* **Work to be completed**
In the data below, find the line containing "48: (487, 18, 1.97)" and the line containing "55: (337, 106, 1.97)", then reproduce them and every line between, exactly. Omit pictures.

* **Data for processing**
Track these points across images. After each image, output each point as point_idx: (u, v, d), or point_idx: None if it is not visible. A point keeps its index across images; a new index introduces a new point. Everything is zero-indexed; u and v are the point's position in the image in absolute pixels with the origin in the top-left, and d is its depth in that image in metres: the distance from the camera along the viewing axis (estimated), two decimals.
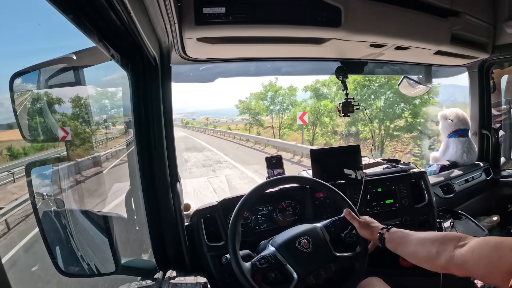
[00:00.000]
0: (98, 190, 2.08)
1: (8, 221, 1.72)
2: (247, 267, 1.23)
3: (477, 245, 0.94)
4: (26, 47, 1.92)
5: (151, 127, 1.35)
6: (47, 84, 1.15)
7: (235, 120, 42.29)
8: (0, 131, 1.31)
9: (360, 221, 1.31)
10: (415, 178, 1.88)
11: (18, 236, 1.71)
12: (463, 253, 0.96)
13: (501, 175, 2.63)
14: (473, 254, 0.93)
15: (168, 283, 1.30)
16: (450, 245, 1.01)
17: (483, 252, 0.91)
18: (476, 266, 0.92)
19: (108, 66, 1.23)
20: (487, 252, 0.90)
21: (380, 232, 1.23)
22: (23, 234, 1.88)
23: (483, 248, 0.92)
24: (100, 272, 1.18)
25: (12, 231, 1.74)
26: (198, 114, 72.21)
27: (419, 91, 2.39)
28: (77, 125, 1.55)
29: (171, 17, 1.10)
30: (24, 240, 1.73)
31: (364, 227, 1.29)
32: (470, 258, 0.93)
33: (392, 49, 1.66)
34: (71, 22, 0.76)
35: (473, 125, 2.65)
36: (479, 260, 0.91)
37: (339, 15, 1.32)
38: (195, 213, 1.59)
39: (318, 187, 1.52)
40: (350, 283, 1.31)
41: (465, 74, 2.61)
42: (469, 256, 0.94)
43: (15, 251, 1.69)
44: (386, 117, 17.47)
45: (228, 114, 56.35)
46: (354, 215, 1.33)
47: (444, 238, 1.05)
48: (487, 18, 1.97)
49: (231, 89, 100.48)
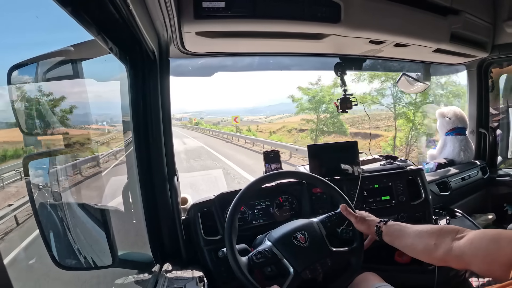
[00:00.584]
0: (96, 183, 2.09)
1: (17, 217, 1.73)
2: (243, 261, 1.23)
3: (476, 237, 0.94)
4: (24, 40, 1.93)
5: (149, 120, 1.35)
6: (45, 77, 1.14)
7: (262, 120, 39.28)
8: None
9: (356, 215, 1.31)
10: (412, 175, 1.89)
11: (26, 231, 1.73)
12: (461, 245, 0.96)
13: (497, 174, 2.64)
14: (471, 245, 0.93)
15: (164, 277, 1.31)
16: (448, 237, 1.01)
17: (481, 244, 0.91)
18: (474, 258, 0.92)
19: (106, 60, 1.23)
20: (485, 244, 0.90)
21: (377, 225, 1.24)
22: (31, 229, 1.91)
23: (481, 240, 0.92)
24: (97, 265, 1.18)
25: (21, 226, 1.75)
26: (206, 113, 70.80)
27: (417, 88, 2.39)
28: (75, 118, 1.56)
29: (170, 11, 1.09)
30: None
31: (360, 221, 1.30)
32: (469, 250, 0.93)
33: (391, 46, 1.65)
34: (69, 14, 0.76)
35: (471, 123, 2.66)
36: (477, 251, 0.91)
37: (339, 11, 1.32)
38: (192, 207, 1.60)
39: (315, 183, 1.52)
40: (345, 277, 1.32)
41: (464, 72, 2.62)
42: (467, 248, 0.94)
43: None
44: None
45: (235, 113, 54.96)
46: (351, 211, 1.34)
47: (442, 231, 1.05)
48: (487, 17, 1.97)
49: (236, 88, 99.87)
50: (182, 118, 70.58)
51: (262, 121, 43.47)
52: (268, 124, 38.29)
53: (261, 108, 76.16)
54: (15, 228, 1.77)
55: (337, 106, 1.97)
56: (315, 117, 19.61)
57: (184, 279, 1.31)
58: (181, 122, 61.26)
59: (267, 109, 68.82)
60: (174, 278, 1.32)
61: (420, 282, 1.73)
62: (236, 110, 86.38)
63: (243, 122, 38.76)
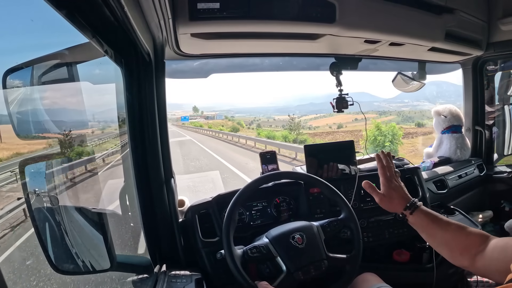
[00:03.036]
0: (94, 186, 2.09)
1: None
2: (238, 253, 1.25)
3: (489, 248, 0.95)
4: (18, 43, 1.92)
5: (145, 122, 1.34)
6: (40, 81, 1.14)
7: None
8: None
9: (380, 194, 1.24)
10: (409, 174, 1.89)
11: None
12: (481, 259, 0.97)
13: (494, 171, 2.66)
14: (486, 257, 0.95)
15: (163, 279, 1.31)
16: (472, 248, 1.00)
17: (493, 255, 0.93)
18: (489, 269, 0.94)
19: (101, 62, 1.22)
20: (497, 254, 0.92)
21: (412, 202, 1.16)
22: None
23: (493, 251, 0.94)
24: (95, 269, 1.17)
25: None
26: (234, 112, 69.38)
27: (413, 87, 2.40)
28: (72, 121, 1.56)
29: (165, 13, 1.09)
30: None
31: (387, 201, 1.22)
32: (486, 262, 0.95)
33: (387, 45, 1.66)
34: (64, 17, 0.76)
35: (467, 121, 2.67)
36: (491, 262, 0.93)
37: (334, 11, 1.32)
38: (189, 209, 1.59)
39: (313, 183, 1.52)
40: (339, 284, 1.32)
41: (459, 70, 2.63)
42: (485, 261, 0.95)
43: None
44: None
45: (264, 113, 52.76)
46: (375, 187, 1.27)
47: (468, 238, 1.02)
48: (481, 15, 1.99)
49: (260, 86, 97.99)
50: (216, 116, 67.81)
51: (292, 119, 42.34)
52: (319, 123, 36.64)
53: (290, 107, 75.36)
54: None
55: (333, 106, 1.97)
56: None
57: (183, 281, 1.31)
58: (212, 121, 57.86)
59: (296, 108, 67.99)
60: (172, 280, 1.32)
61: (419, 280, 1.73)
62: (264, 109, 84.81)
63: (276, 121, 37.15)
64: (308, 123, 34.44)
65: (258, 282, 1.18)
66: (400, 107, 37.57)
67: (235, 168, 14.74)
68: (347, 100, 1.94)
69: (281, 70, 2.14)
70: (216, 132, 37.92)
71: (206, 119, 77.99)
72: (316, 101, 27.35)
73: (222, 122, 55.79)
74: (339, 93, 1.95)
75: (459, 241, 1.04)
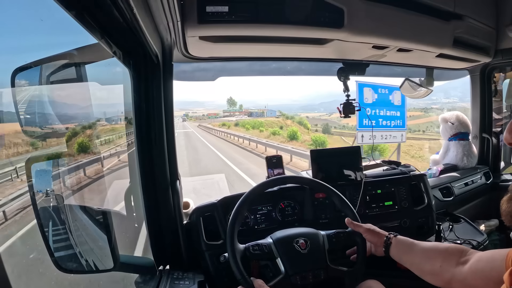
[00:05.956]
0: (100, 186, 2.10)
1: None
2: (239, 248, 1.25)
3: (475, 261, 0.99)
4: (28, 43, 1.93)
5: (152, 124, 1.35)
6: (48, 80, 1.14)
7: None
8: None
9: (365, 227, 1.31)
10: (415, 181, 1.88)
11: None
12: (463, 271, 1.00)
13: (500, 179, 2.62)
14: (471, 270, 0.98)
15: (166, 281, 1.31)
16: (452, 260, 1.05)
17: (478, 266, 0.97)
18: (475, 281, 0.96)
19: (110, 63, 1.23)
20: (482, 265, 0.96)
21: (388, 236, 1.24)
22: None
23: (478, 263, 0.98)
24: (99, 268, 1.18)
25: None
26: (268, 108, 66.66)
27: (420, 93, 2.39)
28: (80, 122, 1.57)
29: (174, 15, 1.10)
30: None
31: (370, 232, 1.29)
32: (470, 274, 0.98)
33: (394, 51, 1.65)
34: (73, 18, 0.76)
35: (474, 128, 2.65)
36: (476, 275, 0.96)
37: (342, 16, 1.32)
38: (194, 211, 1.59)
39: (318, 188, 1.52)
40: None
41: (467, 77, 2.61)
42: (469, 273, 0.99)
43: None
44: None
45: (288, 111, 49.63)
46: (357, 223, 1.34)
47: (448, 252, 1.08)
48: (490, 22, 1.97)
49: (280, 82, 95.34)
50: (265, 113, 62.79)
51: (325, 118, 39.92)
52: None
53: (314, 105, 74.29)
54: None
55: (339, 111, 1.97)
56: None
57: (185, 283, 1.31)
58: (260, 119, 51.86)
59: (320, 106, 66.86)
60: (175, 282, 1.32)
61: None
62: (288, 107, 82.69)
63: (310, 120, 33.55)
64: (342, 121, 33.34)
65: (254, 279, 1.18)
66: (429, 104, 36.90)
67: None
68: (354, 106, 1.94)
69: (289, 74, 2.14)
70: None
71: (249, 116, 68.28)
72: (339, 98, 26.90)
73: (276, 121, 42.84)
74: (346, 98, 1.95)
75: (439, 253, 1.10)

* **Solution below**
48: (487, 18, 1.97)
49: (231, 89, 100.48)
[00:00.584]
0: (96, 183, 2.09)
1: (17, 217, 1.73)
2: (243, 261, 1.23)
3: (476, 237, 0.94)
4: (24, 40, 1.93)
5: (149, 120, 1.35)
6: (45, 77, 1.14)
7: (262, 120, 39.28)
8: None
9: (356, 215, 1.31)
10: (412, 175, 1.89)
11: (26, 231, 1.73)
12: (461, 245, 0.96)
13: (497, 174, 2.64)
14: (471, 245, 0.93)
15: (164, 277, 1.31)
16: (448, 237, 1.01)
17: (481, 244, 0.91)
18: (474, 258, 0.92)
19: (106, 60, 1.23)
20: (485, 244, 0.90)
21: (377, 225, 1.24)
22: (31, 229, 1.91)
23: (481, 240, 0.92)
24: (97, 265, 1.18)
25: (21, 226, 1.75)
26: (206, 113, 70.80)
27: (417, 88, 2.39)
28: (75, 118, 1.56)
29: (170, 11, 1.09)
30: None
31: (360, 221, 1.30)
32: (469, 250, 0.93)
33: (391, 46, 1.65)
34: (69, 14, 0.76)
35: (471, 123, 2.66)
36: (477, 251, 0.91)
37: (339, 11, 1.32)
38: (192, 207, 1.60)
39: (315, 183, 1.52)
40: (345, 277, 1.32)
41: (464, 72, 2.62)
42: (467, 248, 0.94)
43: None
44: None
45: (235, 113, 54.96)
46: (351, 211, 1.34)
47: (442, 231, 1.05)
48: (487, 17, 1.97)
49: (236, 88, 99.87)
50: (182, 118, 70.58)
51: (262, 121, 43.47)
52: (268, 124, 38.29)
53: (261, 108, 76.16)
54: (15, 228, 1.77)
55: (337, 106, 1.97)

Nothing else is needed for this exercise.